Despite the significant progress, the translation of theranostics into routine clinical practice faces challenges, including the need for standardized imaging protocols, biomarker validation, and regulatory considerations. Additionally, there is a continuous need for research and development to further enhance the effectiveness and accessibility of theranostic approaches in oncology.

=== Neurology and cardiology ===
Theranostics extends beyond oncology and holds potential in the fields of neurology and cardiology. In neurology, theranostic approaches offer new avenues for the diagnosis and treatment of various neurodegenerative diseases, such as Alzheimer's disease, Parkinson's disease, and multiple sclerosis. Advanced imaging techniques, including magnetic resonance imaging (MRI) and positron emission tomography (PET), allow for the visualization of neuroanatomy, functional connectivity, and molecular changes in the brain. This enables early detection, precise diagnosis, and monitoring of disease progression, facilitating the development of targeted therapeutic interventions.

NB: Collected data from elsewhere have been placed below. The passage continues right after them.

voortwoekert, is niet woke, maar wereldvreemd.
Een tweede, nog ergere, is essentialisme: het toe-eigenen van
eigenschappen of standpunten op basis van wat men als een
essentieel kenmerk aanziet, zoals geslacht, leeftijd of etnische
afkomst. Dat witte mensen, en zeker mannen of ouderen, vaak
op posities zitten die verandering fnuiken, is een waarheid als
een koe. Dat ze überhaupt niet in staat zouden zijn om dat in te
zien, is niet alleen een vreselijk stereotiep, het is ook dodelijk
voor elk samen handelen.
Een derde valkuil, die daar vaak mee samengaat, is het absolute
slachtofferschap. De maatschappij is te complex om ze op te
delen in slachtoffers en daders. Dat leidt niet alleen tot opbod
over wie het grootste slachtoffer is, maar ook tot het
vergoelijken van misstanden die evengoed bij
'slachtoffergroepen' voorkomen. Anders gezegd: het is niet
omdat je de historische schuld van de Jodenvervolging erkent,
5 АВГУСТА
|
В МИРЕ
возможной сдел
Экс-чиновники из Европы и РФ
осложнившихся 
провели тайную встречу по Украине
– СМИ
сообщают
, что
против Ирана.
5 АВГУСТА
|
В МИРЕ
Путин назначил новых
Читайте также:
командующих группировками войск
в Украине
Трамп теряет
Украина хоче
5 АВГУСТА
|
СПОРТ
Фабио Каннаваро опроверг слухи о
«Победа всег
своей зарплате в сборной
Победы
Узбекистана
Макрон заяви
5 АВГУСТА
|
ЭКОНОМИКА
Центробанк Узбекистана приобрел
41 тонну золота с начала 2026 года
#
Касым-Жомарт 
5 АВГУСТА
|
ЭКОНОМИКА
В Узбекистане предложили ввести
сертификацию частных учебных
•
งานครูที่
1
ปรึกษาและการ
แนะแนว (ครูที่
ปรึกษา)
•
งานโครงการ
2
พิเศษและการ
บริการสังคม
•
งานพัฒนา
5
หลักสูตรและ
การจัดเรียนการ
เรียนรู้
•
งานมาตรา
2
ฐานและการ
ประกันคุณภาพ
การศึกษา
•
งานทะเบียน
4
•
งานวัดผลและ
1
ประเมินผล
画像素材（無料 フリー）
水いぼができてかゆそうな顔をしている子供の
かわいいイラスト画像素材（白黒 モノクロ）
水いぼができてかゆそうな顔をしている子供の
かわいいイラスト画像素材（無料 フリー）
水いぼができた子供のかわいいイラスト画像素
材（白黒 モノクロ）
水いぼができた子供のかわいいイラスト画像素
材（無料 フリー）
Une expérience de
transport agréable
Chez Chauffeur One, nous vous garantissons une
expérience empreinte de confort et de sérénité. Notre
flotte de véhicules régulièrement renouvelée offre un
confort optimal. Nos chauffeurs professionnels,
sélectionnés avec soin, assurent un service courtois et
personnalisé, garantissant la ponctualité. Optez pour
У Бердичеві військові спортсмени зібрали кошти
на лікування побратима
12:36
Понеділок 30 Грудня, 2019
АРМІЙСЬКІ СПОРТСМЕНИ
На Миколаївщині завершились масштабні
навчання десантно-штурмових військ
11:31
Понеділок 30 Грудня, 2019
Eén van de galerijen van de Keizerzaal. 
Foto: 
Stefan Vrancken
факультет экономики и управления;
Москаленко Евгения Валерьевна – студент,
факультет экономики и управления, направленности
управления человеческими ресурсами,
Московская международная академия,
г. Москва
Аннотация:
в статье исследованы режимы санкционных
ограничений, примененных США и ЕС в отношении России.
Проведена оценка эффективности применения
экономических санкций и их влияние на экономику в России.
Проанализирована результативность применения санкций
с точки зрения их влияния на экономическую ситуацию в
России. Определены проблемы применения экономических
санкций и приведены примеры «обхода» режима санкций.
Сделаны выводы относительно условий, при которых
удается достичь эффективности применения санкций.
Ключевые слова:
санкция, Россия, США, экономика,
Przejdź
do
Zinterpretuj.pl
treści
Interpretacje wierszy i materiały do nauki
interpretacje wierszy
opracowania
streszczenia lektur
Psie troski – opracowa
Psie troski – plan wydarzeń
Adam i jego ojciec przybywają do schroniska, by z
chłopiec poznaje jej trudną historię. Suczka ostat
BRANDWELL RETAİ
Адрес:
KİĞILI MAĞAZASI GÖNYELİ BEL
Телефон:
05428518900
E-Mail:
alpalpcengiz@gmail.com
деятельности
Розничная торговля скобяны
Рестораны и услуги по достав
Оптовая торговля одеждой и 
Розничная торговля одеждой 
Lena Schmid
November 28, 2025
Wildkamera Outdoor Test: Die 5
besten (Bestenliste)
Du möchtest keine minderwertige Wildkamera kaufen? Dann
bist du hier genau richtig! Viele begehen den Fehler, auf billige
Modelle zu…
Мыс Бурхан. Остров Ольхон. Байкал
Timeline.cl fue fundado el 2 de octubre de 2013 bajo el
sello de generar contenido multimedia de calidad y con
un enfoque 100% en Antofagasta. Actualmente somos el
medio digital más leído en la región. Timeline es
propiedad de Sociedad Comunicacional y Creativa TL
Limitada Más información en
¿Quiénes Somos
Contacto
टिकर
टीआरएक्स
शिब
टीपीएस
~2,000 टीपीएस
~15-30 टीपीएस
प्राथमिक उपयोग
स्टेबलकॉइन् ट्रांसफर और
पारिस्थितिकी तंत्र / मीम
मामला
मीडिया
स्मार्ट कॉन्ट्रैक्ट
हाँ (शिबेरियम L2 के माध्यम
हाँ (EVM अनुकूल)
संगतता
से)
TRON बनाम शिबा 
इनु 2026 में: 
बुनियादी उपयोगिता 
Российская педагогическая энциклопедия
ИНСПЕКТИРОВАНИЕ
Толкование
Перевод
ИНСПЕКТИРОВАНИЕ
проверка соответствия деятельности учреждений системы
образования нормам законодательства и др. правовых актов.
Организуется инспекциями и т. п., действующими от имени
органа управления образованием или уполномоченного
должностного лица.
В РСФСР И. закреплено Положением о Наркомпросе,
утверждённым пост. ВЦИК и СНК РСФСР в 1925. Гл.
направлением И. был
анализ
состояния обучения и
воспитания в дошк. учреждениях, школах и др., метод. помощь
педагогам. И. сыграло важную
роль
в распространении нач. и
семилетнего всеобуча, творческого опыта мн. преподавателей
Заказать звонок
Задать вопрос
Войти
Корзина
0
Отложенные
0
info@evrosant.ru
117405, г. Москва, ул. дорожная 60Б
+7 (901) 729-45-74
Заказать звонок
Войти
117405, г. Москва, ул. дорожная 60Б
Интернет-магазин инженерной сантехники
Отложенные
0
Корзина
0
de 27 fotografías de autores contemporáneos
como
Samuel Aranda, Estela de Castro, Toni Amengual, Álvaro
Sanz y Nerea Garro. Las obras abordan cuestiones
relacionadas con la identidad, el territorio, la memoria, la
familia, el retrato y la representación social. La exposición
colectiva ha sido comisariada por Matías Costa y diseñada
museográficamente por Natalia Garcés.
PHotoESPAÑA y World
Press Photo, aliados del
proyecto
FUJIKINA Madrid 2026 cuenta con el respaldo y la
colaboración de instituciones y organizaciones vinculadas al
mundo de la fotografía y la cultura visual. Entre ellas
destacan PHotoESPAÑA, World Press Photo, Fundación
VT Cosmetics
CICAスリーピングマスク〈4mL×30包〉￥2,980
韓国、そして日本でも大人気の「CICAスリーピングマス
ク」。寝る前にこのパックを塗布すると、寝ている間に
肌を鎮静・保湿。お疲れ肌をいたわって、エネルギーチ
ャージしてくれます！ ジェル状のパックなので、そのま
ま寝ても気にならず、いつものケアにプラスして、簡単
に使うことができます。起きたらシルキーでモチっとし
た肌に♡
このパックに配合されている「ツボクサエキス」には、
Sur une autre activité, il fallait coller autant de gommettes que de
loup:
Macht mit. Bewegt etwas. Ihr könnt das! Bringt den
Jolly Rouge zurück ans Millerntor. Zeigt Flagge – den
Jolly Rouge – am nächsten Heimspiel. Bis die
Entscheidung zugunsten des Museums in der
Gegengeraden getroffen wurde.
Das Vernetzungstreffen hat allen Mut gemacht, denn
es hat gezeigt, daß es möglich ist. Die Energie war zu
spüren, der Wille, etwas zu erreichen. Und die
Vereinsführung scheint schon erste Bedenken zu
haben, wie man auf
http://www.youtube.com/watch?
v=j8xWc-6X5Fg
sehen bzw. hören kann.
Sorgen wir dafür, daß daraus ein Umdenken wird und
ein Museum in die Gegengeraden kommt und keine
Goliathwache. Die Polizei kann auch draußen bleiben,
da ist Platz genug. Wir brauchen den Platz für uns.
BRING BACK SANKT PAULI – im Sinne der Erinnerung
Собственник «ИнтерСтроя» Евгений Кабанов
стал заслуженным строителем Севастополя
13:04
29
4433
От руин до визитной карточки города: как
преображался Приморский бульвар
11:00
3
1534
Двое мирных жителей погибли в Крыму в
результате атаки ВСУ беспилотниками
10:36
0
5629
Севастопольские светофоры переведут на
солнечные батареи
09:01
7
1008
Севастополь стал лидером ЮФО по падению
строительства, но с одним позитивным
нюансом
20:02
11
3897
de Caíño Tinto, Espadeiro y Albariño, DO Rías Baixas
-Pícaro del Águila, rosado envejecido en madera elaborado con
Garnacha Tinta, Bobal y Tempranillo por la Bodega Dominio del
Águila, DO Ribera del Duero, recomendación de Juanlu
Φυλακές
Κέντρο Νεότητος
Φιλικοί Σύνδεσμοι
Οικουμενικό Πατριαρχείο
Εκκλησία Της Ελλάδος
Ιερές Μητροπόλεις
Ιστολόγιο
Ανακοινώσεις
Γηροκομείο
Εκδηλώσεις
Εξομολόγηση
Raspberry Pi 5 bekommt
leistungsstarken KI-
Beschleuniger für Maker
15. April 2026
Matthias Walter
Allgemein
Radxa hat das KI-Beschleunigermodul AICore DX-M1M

Similarly, in cardiology, theranostics play a significant role in the diagnosis and treatment of cardiovascular conditions. Non-invasive imaging modalities like MRI and computed tomography (CT) provide detailed information about cardiac structure, function, and blood flow, aiding in the assessment of heart disease and the guidance of interventions. Theranostic approaches in cardiology involve targeted drug delivery systems for the treatment of conditions such as atherosclerosis and restenosis, as well as image-guided interventions for precise stenting or catheter-based therapies.

=== Research directions ===
Several challenges remain to be addressed for widespread adoption and integration of theranostics into routine clinical practice. Regulatory considerations will play a role in ensuring the safety, efficacy, and quality of theranostic agents and technologies. Harmonization of regulations across different countries and regions is necessary to facilitate global implementation. Cost-effectiveness is a significant challenge, as theranostic approaches can be expensive. Strategies to optimize resource utilization and reimbursement models have been discussed. Technical limitations, such as the development of more specific and sensitive imaging agents, improvement of imaging resolution and quality, and the integration of different imaging modalities, require ongoing research and technological advancements. Ethical considerations surrounding patient privacy, data security, and the responsible use of patient information need to be addressed.